* _PROVIDED DATA_:
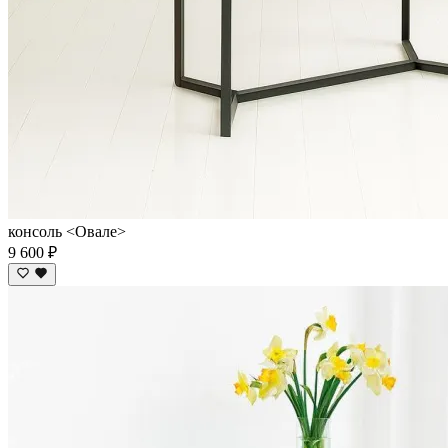
консоль <Овале>
9 600 ₽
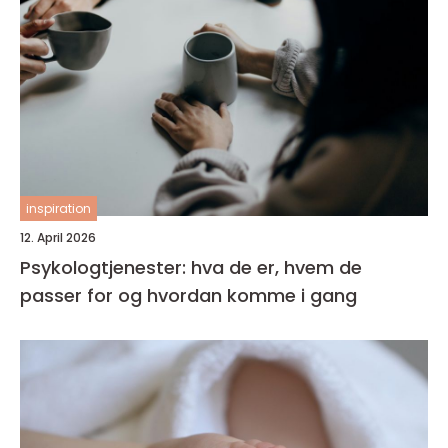
inspiration
12. April 2026
Psykologtjenester: hva de er, hvem de
passer for og hvordan komme i gang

* _TASK TO CARRY OUT_:
Go through the entries above and print each one exactly, minus the pictures.

* _FINISHED TASK_:
консоль <Овале>
9 600 ₽
inspiration
12. April 2026
Psykologtjenester: hva de er, hvem de
passer for og hvordan komme i gang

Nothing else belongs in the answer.